Vice President Joseph R. Biden said Monday the White House is “ready to compromise” after the midterm elections, but that a Republican victory on Tuesday wouldn’t force the administration to undergo a wholesale overhaul in how it does business.

He appeared to indicate that the onus would be on Republicans regardless of the outcome of the elections on Tuesday.

“I don’t think it would change anything in terms of what we’re about,” he told CNN. “We know what we have to get done the last two years. Going into 2016, the Republicans have to make a decision whether they’re in control or not in control. Are they gonna begin to allow things to happen? Or are they gonna continue to be obstructionists? And I think they’re gonna choose to get things done.”

He also said he doesn’t see the White House drastically changing the way it does business after the midterms should Republicans take control of the U.S. Senate.

“I think we have to be more direct and clear about exactly what it is we’re looking to do, and look, we’re ready to compromise,” Mr. Biden said. “I think they’re gonna be inclined, because the message from the people — and I’m getting it all over the country — is they’re tired of Washington not being able to do anything.”

A new NBC News/Wall Street Journal poll Monday found that 67 percent of the public wants to see Mr. Obama make substantial change in the direction of his leadership. Even 47 percent of Democrats in the survey said they want the president to significantly alter his leadership style.
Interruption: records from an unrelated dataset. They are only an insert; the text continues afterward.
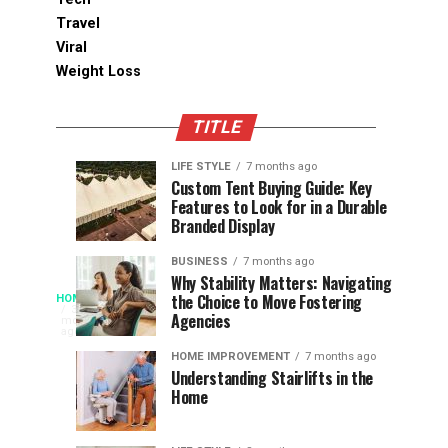
Travel
Viral
Weight Loss
TITLE
LIFE STYLE
7 months ago
Assessing
Designs
SPORTS
SPORTS
Custom Tent Buying Guide: Key
3
6
Features to Look for in a Durable
the
that
months
months
ago
ago
Branded Display
Chances
Support
of
Longevity
BUSINESS
7 months ago
South
in
Why Stability Matters: Navigating
When
the Choice to Move Fostering
HOME
Africa
Online
The
3
Agencies
months
at
Gambling
Speed
ago
Access
the
Platforms
of
HOME IMPROVEMENT
7 months ago
World
Understanding Stairlifts in the
Modern
Becomes
Home
Cup
Reading
Long
waits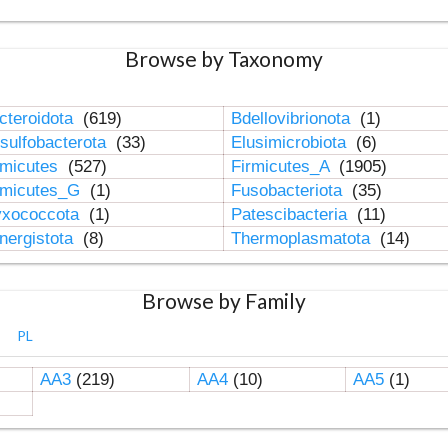
Browse by Taxonomy
cteroidota
(619)
Bdellovibrionota
(1)
sulfobacterota
(33)
Elusimicrobiota
(6)
rmicutes
(527)
Firmicutes_A
(1905)
rmicutes_G
(1)
Fusobacteriota
(35)
xococcota
(1)
Patescibacteria
(11)
nergistota
(8)
Thermoplasmatota
(14)
Browse by Family
PL
AA3
(219)
AA4
(10)
AA5
(1)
Mr. Earnest said rather than the president changing his habits, the people who responded to the poll “should also examine the priorities that the president has been fighting for.”

He said the president’s advisers are not likely to take the poll results to heart, due mainly to what the White House views as Republicans’ intransigence.

“Those who have done the analytics here aren’t going to suggest that the way that the president can sort of change his leadership is by, you know, hiring and firing a couple of staff members at the White House,” he said. “What the people in that poll are saying is … they want to see more from Washington, D.C., in the way of policies that will benefit middle-class families. That’s something that the president has been fighting for for quite some time. We have not gotten much, if any, cooperation from Republicans in Congress on this.”

The president’s spokesman also refuted a reporter’s suggestion that the White House is “fracturing,” with reports of staff readying to depart and anonymous criticisms being leaked about administration officials.

“There’s a complete unity of opinion that the president’s view, and that the president’s commitment to both expanding economic opportunity for the middle class and doing everything we can to protect the American people around the globe, continues to be at the top of our agenda here,” Mr. Earnest said.

For the record, the president and Mr. Biden are predicting that Democrats will hold onto the Senate.

David Sherfinski contributed to this report.